Tingkat Mahasiswa se-Indonesia 2010 oleh Dewan Ekskutif Mahasiswa (Dema) Sekolah
Tinggi Agama Islam Negeri (STAIN) Purwokerto 2012 & 2013; finalis LMCP
Tingkat Mahasiswa se-Indonesia 2012-UKM Belistra FKIP UNTIRTA (Serang-Banten
2012); finalis Lomba Karya Tulis Anti Korupsi Tingkat Mahasiswa Nasional
2012—Universitas Negeri Surabaya–Komisi Pemberantasan Korupsi (KPK)-Indonesia
Menulis-Fakultas Hukum Universitas Airlangga; 7 finalis LCP
Tingkat Umum Nasional 2012, yang diadakan Kementerian Pariwisata dan Ekonomi Kreatif
bekerjasama dengan NulisBuku.Com & Plot Point 2012; salah satu dari 10
penerima Penghargaan Asia Tenggara dalam Anugerah Puisi Dunia Nusantara Melayu
Raya (NUMERA) dari Persatuan Sastrawan Numera Malaysia 2014, dll. Dan
sebagian lain karyanya juga termaktub dalam beberapa antologi; Puisi Menolak
Lupa (Unggun Reliji, 2010), Kaliopak Menari (Matapena, 2008), Sebab
Akulah Kata (kedokbooks, 2007), Pukau Kampung Semaka (DKLampung,
2010), Munajat Sesayat Doa (LeotikaPrio, 2010 ), Dalam Estuari Sastra
(inzpirasi, 2011), Festival Bulan Purnama Majapahit Triwulan 2010
(Majapahit, 2010), SINAR SIDDIQ 6: Sempena Mahrajan
Persuratan dan Kesenian Islam Nusantara 2012 ( Sabah-Malaysia,
2012), Epitaf Arau (2012), Narasi Tembuni (KSI, 2012), Nanyian
Kesetiaan (obsesipress, 2012), Indonesia Hari Esok (obsesipress,
2012), Sorgofagus (balistra, 2012), Dari Sragen Memandang
Indonesia (2012), Sauk Seloko (PPN VI—DKJambi, 2012), Negeri
Abal-abal (KKK, 2013), Dialog Taneyan Lanjhang (2013), Lelaki
yang Dibeli (obsesipress, 2011), Pendidikan Karakter; Wacana dan Kepengaturan
(2013), Cinta dan Sungai-Sungai Kecil Sepanjang Usia (Grafindo,
2013), Puisi Menolak Korupsi 2a (2013), Ibu Nusantara, Ayah Semesta (Gramedia
Pustaka Utama, 2013), Tifa Nusantara (2014), dll.

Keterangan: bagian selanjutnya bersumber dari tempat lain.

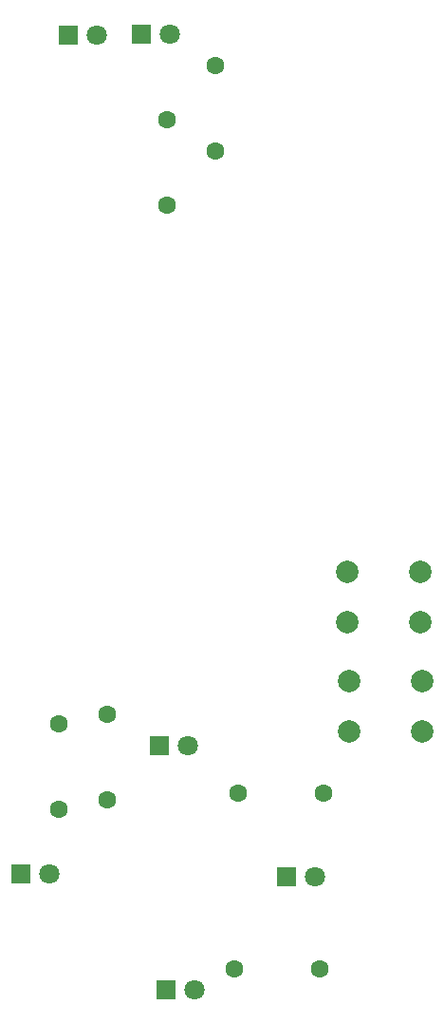
<source format=gbr>
%TF.GenerationSoftware,KiCad,Pcbnew,9.0.2*%
%TF.CreationDate,2025-07-01T09:30:54-07:00*%
%TF.ProjectId,solder,736f6c64-6572-42e6-9b69-6361645f7063,rev?*%
%TF.SameCoordinates,Original*%
%TF.FileFunction,Soldermask,Top*%
%TF.FilePolarity,Negative*%
%FSLAX46Y46*%
G04 Gerber Fmt 4.6, Leading zero omitted, Abs format (unit mm)*
G04 Created by KiCad (PCBNEW 9.0.2) date 2025-07-01 09:30:54*
%MOMM*%
%LPD*%
G01*
G04 APERTURE LIST*
%ADD10C,2.000000*%
%ADD11R,1.800000X1.800000*%
%ADD12C,1.800000*%
%ADD13C,1.600000*%
G04 APERTURE END LIST*
D10*
%TO.C,SW1*%
X153435000Y-94950000D03*
X159935000Y-94950000D03*
X153435000Y-99450000D03*
X159935000Y-99450000D03*
%TD*%
D11*
%TO.C,D4*%
X124270000Y-121880000D03*
D12*
X126810000Y-121880000D03*
%TD*%
D11*
%TO.C,D6*%
X147955000Y-122070000D03*
D12*
X150495000Y-122070000D03*
%TD*%
D11*
%TO.C,D2*%
X135035567Y-47032545D03*
D12*
X137575567Y-47032545D03*
%TD*%
D10*
%TO.C,SW2*%
X153585000Y-104650000D03*
X160085000Y-104650000D03*
X153585000Y-109150000D03*
X160085000Y-109150000D03*
%TD*%
D11*
%TO.C,D5*%
X137220000Y-132150000D03*
D12*
X139760000Y-132150000D03*
%TD*%
D11*
%TO.C,D3*%
X136660000Y-110430000D03*
D12*
X139200000Y-110430000D03*
%TD*%
D11*
%TO.C,D1*%
X128502285Y-47077420D03*
D12*
X131042285Y-47077420D03*
%TD*%
D13*
%TO.C,R9*%
X137330567Y-62242545D03*
X137330567Y-54622545D03*
%TD*%
%TO.C,R3*%
X143360000Y-130320000D03*
X150980000Y-130320000D03*
%TD*%
%TO.C,R2*%
X127650000Y-108460000D03*
X127650000Y-116080000D03*
%TD*%
%TO.C,R1*%
X132020000Y-107600000D03*
X132020000Y-115220000D03*
%TD*%
%TO.C,R10*%
X141640567Y-49802545D03*
X141640567Y-57422545D03*
%TD*%
%TO.C,R4*%
X151300000Y-114660000D03*
X143680000Y-114660000D03*
%TD*%
M02*

</source>
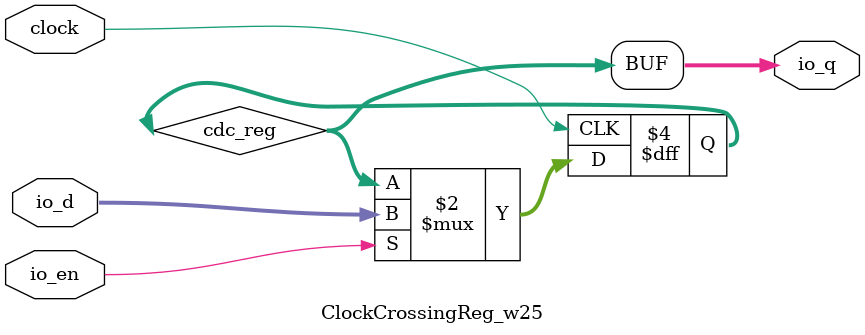
<source format=sv>
`ifndef RANDOMIZE
  `ifdef RANDOMIZE_REG_INIT
    `define RANDOMIZE
  `endif // RANDOMIZE_REG_INIT
`endif // not def RANDOMIZE
`ifndef RANDOMIZE
  `ifdef RANDOMIZE_MEM_INIT
    `define RANDOMIZE
  `endif // RANDOMIZE_MEM_INIT
`endif // not def RANDOMIZE

`ifndef RANDOM
  `define RANDOM $random
`endif // not def RANDOM

// Users can define 'PRINTF_COND' to add an extra gate to prints.
`ifndef PRINTF_COND_
  `ifdef PRINTF_COND
    `define PRINTF_COND_ (`PRINTF_COND)
  `else  // PRINTF_COND
    `define PRINTF_COND_ 1
  `endif // PRINTF_COND
`endif // not def PRINTF_COND_

// Users can define 'ASSERT_VERBOSE_COND' to add an extra gate to assert error printing.
`ifndef ASSERT_VERBOSE_COND_
  `ifdef ASSERT_VERBOSE_COND
    `define ASSERT_VERBOSE_COND_ (`ASSERT_VERBOSE_COND)
  `else  // ASSERT_VERBOSE_COND
    `define ASSERT_VERBOSE_COND_ 1
  `endif // ASSERT_VERBOSE_COND
`endif // not def ASSERT_VERBOSE_COND_

// Users can define 'STOP_COND' to add an extra gate to stop conditions.
`ifndef STOP_COND_
  `ifdef STOP_COND
    `define STOP_COND_ (`STOP_COND)
  `else  // STOP_COND
    `define STOP_COND_ 1
  `endif // STOP_COND
`endif // not def STOP_COND_

// Users can define INIT_RANDOM as general code that gets injected into the
// initializer block for modules with registers.
`ifndef INIT_RANDOM
  `define INIT_RANDOM
`endif // not def INIT_RANDOM

// If using random initialization, you can also define RANDOMIZE_DELAY to
// customize the delay used, otherwise 0.002 is used.
`ifndef RANDOMIZE_DELAY
  `define RANDOMIZE_DELAY 0.002
`endif // not def RANDOMIZE_DELAY

// Define INIT_RANDOM_PROLOG_ for use in our modules below.
`ifndef INIT_RANDOM_PROLOG_
  `ifdef RANDOMIZE
    `ifdef VERILATOR
      `define INIT_RANDOM_PROLOG_ `INIT_RANDOM
    `else  // VERILATOR
      `define INIT_RANDOM_PROLOG_ `INIT_RANDOM #`RANDOMIZE_DELAY begin end
    `endif // VERILATOR
  `else  // RANDOMIZE
    `define INIT_RANDOM_PROLOG_
  `endif // RANDOMIZE
`endif // not def INIT_RANDOM_PROLOG_

// Include register initializers in init blocks unless synthesis is set
`ifndef SYNTHESIS
  `ifndef ENABLE_INITIAL_REG_
    `define ENABLE_INITIAL_REG_
  `endif // not def ENABLE_INITIAL_REG_
`endif // not def SYNTHESIS

// Include rmemory initializers in init blocks unless synthesis is set
`ifndef SYNTHESIS
  `ifndef ENABLE_INITIAL_MEM_
    `define ENABLE_INITIAL_MEM_
  `endif // not def ENABLE_INITIAL_MEM_
`endif // not def SYNTHESIS

module ClockCrossingReg_w25(
  input         clock,
  input  [24:0] io_d,
  input         io_en,
  output [24:0] io_q
);

  reg [24:0] cdc_reg;	// Reg.scala:15:16
  always @(posedge clock) begin
    if (io_en)
      cdc_reg <= io_d;	// Reg.scala:15:16
  end // always @(posedge)
  `ifdef ENABLE_INITIAL_REG_
    `ifdef FIRRTL_BEFORE_INITIAL
      `FIRRTL_BEFORE_INITIAL
    `endif // FIRRTL_BEFORE_INITIAL
    initial begin
      automatic logic [31:0] _RANDOM[0:0];
      `ifdef INIT_RANDOM_PROLOG_
        `INIT_RANDOM_PROLOG_
      `endif // INIT_RANDOM_PROLOG_
      `ifdef RANDOMIZE_REG_INIT
        _RANDOM[/*Zero width*/ 1'b0] = `RANDOM;
        cdc_reg = _RANDOM[/*Zero width*/ 1'b0][24:0];	// Reg.scala:15:16
      `endif // RANDOMIZE_REG_INIT
    end // initial
    `ifdef FIRRTL_AFTER_INITIAL
      `FIRRTL_AFTER_INITIAL
    `endif // FIRRTL_AFTER_INITIAL
  `endif // ENABLE_INITIAL_REG_
  assign io_q = cdc_reg;	// Reg.scala:15:16
endmodule


</source>
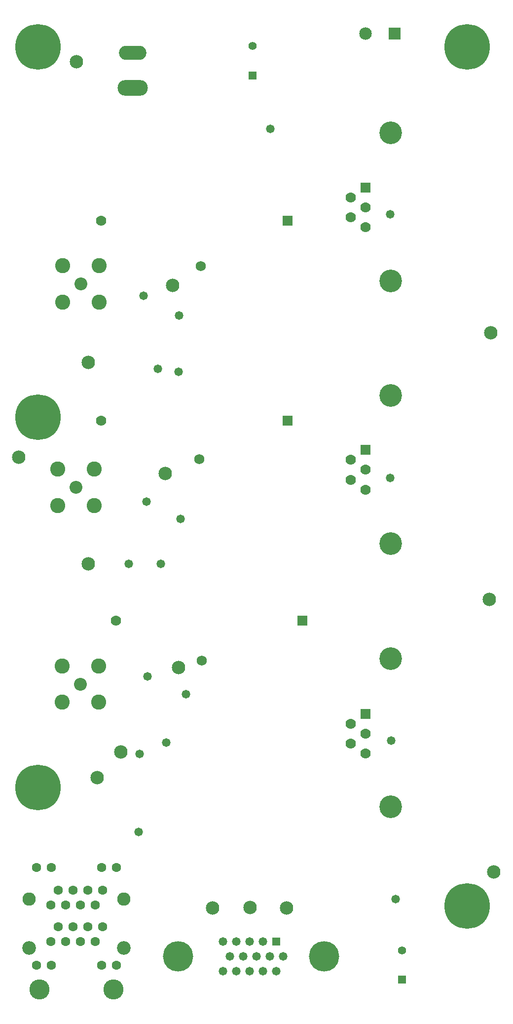
<source format=gbs>
G04*
G04 #@! TF.GenerationSoftware,Altium Limited,Altium Designer,22.2.1 (43)*
G04*
G04 Layer_Color=16711935*
%FSLAX25Y25*%
%MOIN*%
G70*
G04*
G04 #@! TF.SameCoordinates,E0F774C6-AB57-453B-A1BD-6DE14182A92C*
G04*
G04*
G04 #@! TF.FilePolarity,Negative*
G04*
G01*
G75*
%ADD27C,0.05800*%
%ADD28R,0.05800X0.05800*%
%ADD29C,0.20485*%
%ADD30R,0.07000X0.07000*%
%ADD31C,0.07000*%
%ADD32C,0.03800*%
%ADD33C,0.30800*%
%ADD34R,0.05600X0.05600*%
%ADD35C,0.05600*%
%ADD36O,0.20485X0.10642*%
%ADD37O,0.18517X0.09658*%
%ADD38C,0.09068*%
%ADD39C,0.06300*%
%ADD40C,0.13600*%
%ADD41C,0.09000*%
%ADD42C,0.09200*%
%ADD43C,0.15300*%
%ADD44R,0.07000X0.07000*%
%ADD45C,0.08674*%
%ADD46C,0.10249*%
%ADD47C,0.08477*%
%ADD48R,0.08477X0.08477*%
%ADD49C,0.06800*%
D27*
X849898Y76094D02*
D03*
X840921D02*
D03*
X831945D02*
D03*
X822968D02*
D03*
X813992D02*
D03*
X840921Y96094D02*
D03*
X831945D02*
D03*
X822968D02*
D03*
X813992D02*
D03*
X818480Y86094D02*
D03*
X827457D02*
D03*
X836433D02*
D03*
X845409D02*
D03*
X854386D02*
D03*
X757000Y170000D02*
D03*
X757500Y222500D02*
D03*
X772000Y351000D02*
D03*
X763000Y275000D02*
D03*
X750100Y351000D02*
D03*
X775600Y230400D02*
D03*
X788900Y262900D02*
D03*
X930500Y124500D02*
D03*
X927609Y231691D02*
D03*
X927000Y587000D02*
D03*
Y409000D02*
D03*
X769800Y482800D02*
D03*
X762200Y393000D02*
D03*
X760100Y531900D02*
D03*
X785300Y381200D02*
D03*
X784000Y480600D02*
D03*
X784100Y518700D02*
D03*
X845858Y644500D02*
D03*
D28*
X849819Y95937D02*
D03*
D29*
X882063Y86094D02*
D03*
X783677D02*
D03*
D30*
X857500Y447500D02*
D03*
X857500Y582500D02*
D03*
X867500Y312500D02*
D03*
D31*
X731500Y447500D02*
D03*
X900189Y598307D02*
D03*
X910189Y591614D02*
D03*
X900189Y584921D02*
D03*
X910189Y578228D02*
D03*
X900189Y421193D02*
D03*
X910189Y414500D02*
D03*
X900189Y407807D02*
D03*
X910189Y401114D02*
D03*
Y223000D02*
D03*
X900189Y229693D02*
D03*
X910189Y236386D02*
D03*
X900189Y243079D02*
D03*
X731500Y582500D02*
D03*
X741500Y312500D02*
D03*
D32*
X979000Y131250D02*
D03*
X990250Y120000D02*
D03*
X979000Y108750D02*
D03*
X967750Y120000D02*
D03*
X969158Y125906D02*
D03*
X973094Y129842D02*
D03*
Y110158D02*
D03*
X988842Y114094D02*
D03*
X984906Y129842D02*
D03*
X969158Y114094D02*
D03*
X984906Y110158D02*
D03*
X988842Y125906D02*
D03*
X689000Y461250D02*
D03*
X700250Y450000D02*
D03*
X689000Y438750D02*
D03*
X677750Y450000D02*
D03*
X679157Y455905D02*
D03*
X683095Y459842D02*
D03*
Y440158D02*
D03*
X698842Y444095D02*
D03*
X694906Y459842D02*
D03*
X679157Y444095D02*
D03*
X694906Y440158D02*
D03*
X698842Y455905D02*
D03*
X689000Y211250D02*
D03*
X700250Y200000D02*
D03*
X689000Y188750D02*
D03*
X677750Y200000D02*
D03*
X679157Y205906D02*
D03*
X683095Y209842D02*
D03*
Y190157D02*
D03*
X698842Y194095D02*
D03*
X694906Y209842D02*
D03*
X679157Y194095D02*
D03*
X694906Y190157D02*
D03*
X698842Y205906D02*
D03*
X689000Y711250D02*
D03*
X700250Y700000D02*
D03*
X689000Y688750D02*
D03*
X677750Y700000D02*
D03*
X679157Y705905D02*
D03*
X683095Y709842D02*
D03*
Y690158D02*
D03*
X698842Y694095D02*
D03*
X694906Y709842D02*
D03*
X679157Y694095D02*
D03*
X694906Y690158D02*
D03*
X698842Y705905D02*
D03*
X988842D02*
D03*
X984906Y690158D02*
D03*
X969158Y694095D02*
D03*
X984906Y709842D02*
D03*
X988842Y694095D02*
D03*
X973094Y690158D02*
D03*
Y709842D02*
D03*
X969158Y705905D02*
D03*
X967750Y700000D02*
D03*
X979000Y688750D02*
D03*
X990250Y700000D02*
D03*
X979000Y711250D02*
D03*
D33*
Y120000D02*
D03*
X689000Y450000D02*
D03*
Y200000D02*
D03*
Y700000D02*
D03*
X979000D02*
D03*
D34*
X935000Y70300D02*
D03*
X834031Y680800D02*
D03*
D35*
X935000Y90000D02*
D03*
X834031Y700500D02*
D03*
D36*
X753000Y672378D02*
D03*
D37*
Y696000D02*
D03*
D38*
X715000Y690000D02*
D03*
X729000Y206500D02*
D03*
X780000Y539000D02*
D03*
X995000Y507000D02*
D03*
X857000Y118700D02*
D03*
X775000Y412000D02*
D03*
X994000Y327000D02*
D03*
X832200Y118900D02*
D03*
X784000Y281000D02*
D03*
X997000Y143000D02*
D03*
X676000Y423000D02*
D03*
X806800Y118600D02*
D03*
X723000Y487000D02*
D03*
Y351000D02*
D03*
X745000Y224000D02*
D03*
D39*
X742000Y80094D02*
D03*
X732000D02*
D03*
X698000D02*
D03*
X688000D02*
D03*
X732000Y146094D02*
D03*
X698000D02*
D03*
X742000D02*
D03*
X688000D02*
D03*
X732500Y130594D02*
D03*
X727500Y120594D02*
D03*
X722500Y130594D02*
D03*
X717500Y120594D02*
D03*
X712500Y130594D02*
D03*
X707500Y120594D02*
D03*
X702500Y130594D02*
D03*
X697500Y120594D02*
D03*
X732500Y106094D02*
D03*
X727500Y96094D02*
D03*
X722500Y106094D02*
D03*
X717500Y96094D02*
D03*
X712500Y106094D02*
D03*
X707500Y96094D02*
D03*
X702500Y106094D02*
D03*
X697500Y96094D02*
D03*
D40*
X740000Y63594D02*
D03*
X690000D02*
D03*
D41*
X747000Y124594D02*
D03*
X683000D02*
D03*
D42*
X747000Y91594D02*
D03*
X683000D02*
D03*
D43*
X927189Y542000D02*
D03*
Y642000D02*
D03*
Y287000D02*
D03*
Y187000D02*
D03*
Y364500D02*
D03*
Y464500D02*
D03*
D44*
X910189Y605000D02*
D03*
Y427886D02*
D03*
Y249772D02*
D03*
D45*
X717677Y269823D02*
D03*
X714677Y402677D02*
D03*
X718000Y540000D02*
D03*
D46*
X705354Y282146D02*
D03*
X730000D02*
D03*
Y257500D02*
D03*
X705354D02*
D03*
X702354Y415000D02*
D03*
X727000D02*
D03*
Y390354D02*
D03*
X702354D02*
D03*
X730323Y527677D02*
D03*
Y552323D02*
D03*
X705677D02*
D03*
Y527677D02*
D03*
D47*
X910157Y709000D02*
D03*
D48*
X929842D02*
D03*
D49*
X799500Y285748D02*
D03*
X798000Y421500D02*
D03*
X799000Y552000D02*
D03*
M02*

</source>
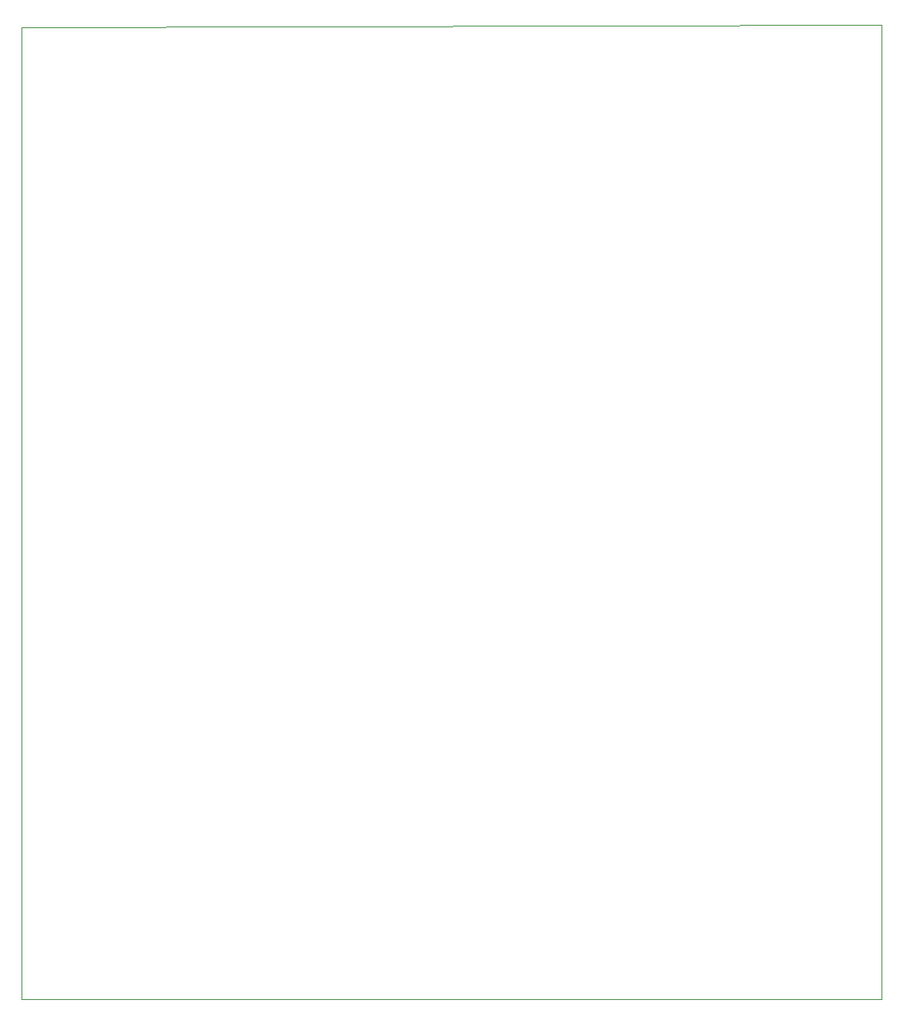
<source format=gbr>
G04*
G04 #@! TF.GenerationSoftware,Altium Limited,Altium Designer,22.4.2 (48)*
G04*
G04 Layer_Color=0*
%FSLAX44Y44*%
%MOMM*%
G71*
G04*
G04 #@! TF.SameCoordinates,69224164-BCDE-4545-B53B-617D96EECF20*
G04*
G04*
G04 #@! TF.FilePolarity,Positive*
G04*
G01*
G75*
%ADD45C,0.0254*%
D45*
X200660Y1206316D02*
X200660Y212090D01*
X1080770D01*
Y1209146D01*
X200660Y1206316D01*
M02*

</source>
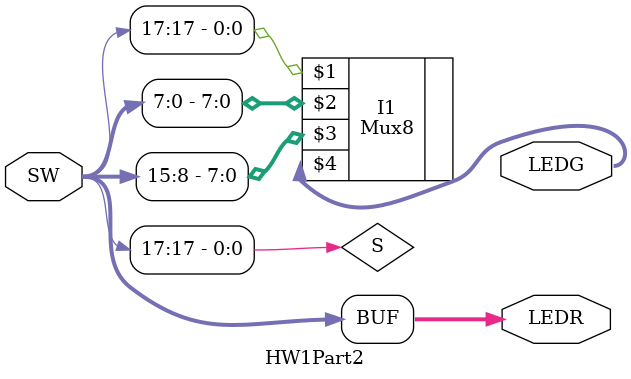
<source format=v>
/*Homework 1 Part 2 by Ben Foster
 *TCES 330 4/16/14
 */
module HW1Part2(SW, LEDR, LEDG);
	input [17:0] SW; //Toggle switches
	output [17:0] LEDR; //Red LEDs
	output [7:0] LEDG; //Green LEDs
	wire S; //Select line
	
	assign S = SW[17]; //assign select line to last switch
	assign LEDR = SW; //know which switch is on
	
	//Instance of the Mux
	Mux8 I1(S, SW[7:0], SW[15:8], LEDG[7:0]);
	
endmodule

</source>
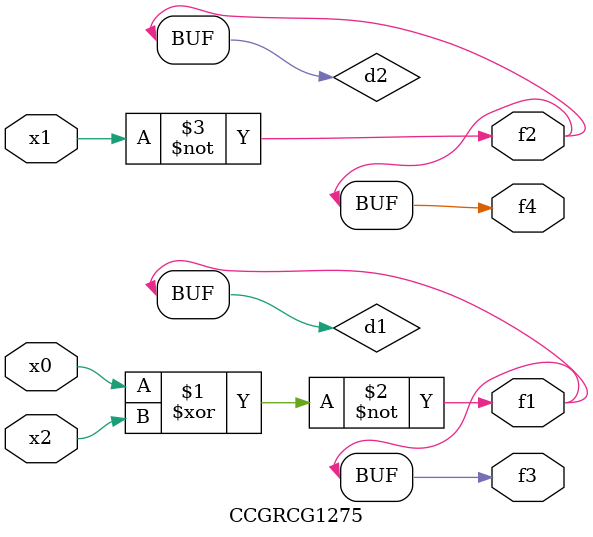
<source format=v>
module CCGRCG1275(
	input x0, x1, x2,
	output f1, f2, f3, f4
);

	wire d1, d2, d3;

	xnor (d1, x0, x2);
	nand (d2, x1);
	nor (d3, x1, x2);
	assign f1 = d1;
	assign f2 = d2;
	assign f3 = d1;
	assign f4 = d2;
endmodule

</source>
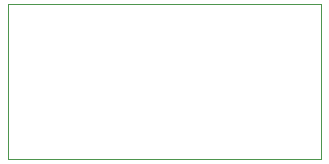
<source format=gm1>
G04 #@! TF.FileFunction,Profile,NP*
%FSLAX46Y46*%
G04 Gerber Fmt 4.6, Leading zero omitted, Abs format (unit mm)*
G04 Created by KiCad (PCBNEW 4.0.2+dfsg1-stable) date Thu 01 Sep 2016 08:28:52 AM JST*
%MOMM*%
G01*
G04 APERTURE LIST*
%ADD10C,0.150000*%
%ADD11C,0.099060*%
G04 APERTURE END LIST*
D10*
D11*
X4800600Y-6578600D02*
X4800600Y6570980D01*
X-21683980Y-6578600D02*
X4800600Y-6578600D01*
X-21683980Y6570980D02*
X-21683980Y-6578600D01*
X4800600Y6570980D02*
X-21683980Y6570980D01*
M02*

</source>
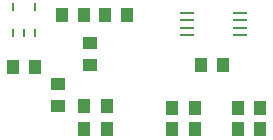
<source format=gbr>
G04 DipTrace 3.2.0.1*
G04 BottomPaste.gbr*
%MOIN*%
G04 #@! TF.FileFunction,Paste,Bot*
G04 #@! TF.Part,Single*
%ADD41R,0.009843X0.029528*%
%ADD43R,0.049213X0.009843*%
%ADD49R,0.051181X0.043307*%
%ADD51R,0.043307X0.051181*%
%FSLAX26Y26*%
G04*
G70*
G90*
G75*
G01*
G04 BotPaste*
%LPD*%
D51*
X1281294Y875001D3*
X1206491D3*
D49*
X837497Y950009D3*
Y875206D3*
D51*
X818745Y662479D3*
X893549D3*
D49*
X731236Y737487D3*
Y812290D3*
D51*
X1331299Y731236D3*
X1406102D3*
X1331299Y662479D3*
X1406102D3*
X1187534Y731236D3*
X1112731D3*
X1187534Y662479D3*
X1112731D3*
X962510Y1043769D3*
X887707D3*
X743738D3*
X818541D3*
X893753Y737487D3*
X818950D3*
X581220Y868751D3*
X656024D3*
D43*
X1337550Y975012D3*
Y1000012D3*
Y1025012D3*
Y1050012D3*
X1162550Y975012D3*
Y1000012D3*
Y1025012D3*
Y1050012D3*
D41*
X581220Y981262D3*
X618622D3*
X581220Y1067877D3*
X656024D3*
Y981262D3*
M02*

</source>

Pernah diundang baca puisi Radio Republik Indonesia (RRI
Sumenep, 2007-2008); Liburan Sastra Pesantren—Berlibur,
Berkarya, Bersastra (BBB)—Penerbit Matapena-LKiS (BBB, 2008); mengikuti Temu Sastrawan Melayu Raya (NUMERA) ke-1 (Padang, Sumatera Barat 2012); menghadiri Pertemuan Penyair Nusantara (PPN) ke-6
(Jambi, Desember 2012); undangan Sempena
Mahrajan Persuratan dan Kesenian Islam
Nusantara ( Sabah, Malaysia, Januari
2012); Temu Karya Sastrawan
Nusantara (DKKT&DisporaBudpar,
Tangerang, Desember 2013); Pemerhati
Pertemuan Baca Puisi Dunia Numera (Kuala Lumpur, Malaysia, 21-24 Maret 2014), dll. Ia salah seorang
penggubah komunitas Rumah Sastra
Bersama (RSB, 2006-2010), penggerak Bengkel Puisi Annuqayah (BPA, 2007-2009), pewarta Harian Online Kabar
Indonesia (HOKI), dan pendiri Pusat
Buku & Dokumentasi Roma Maca (Rumah Baca).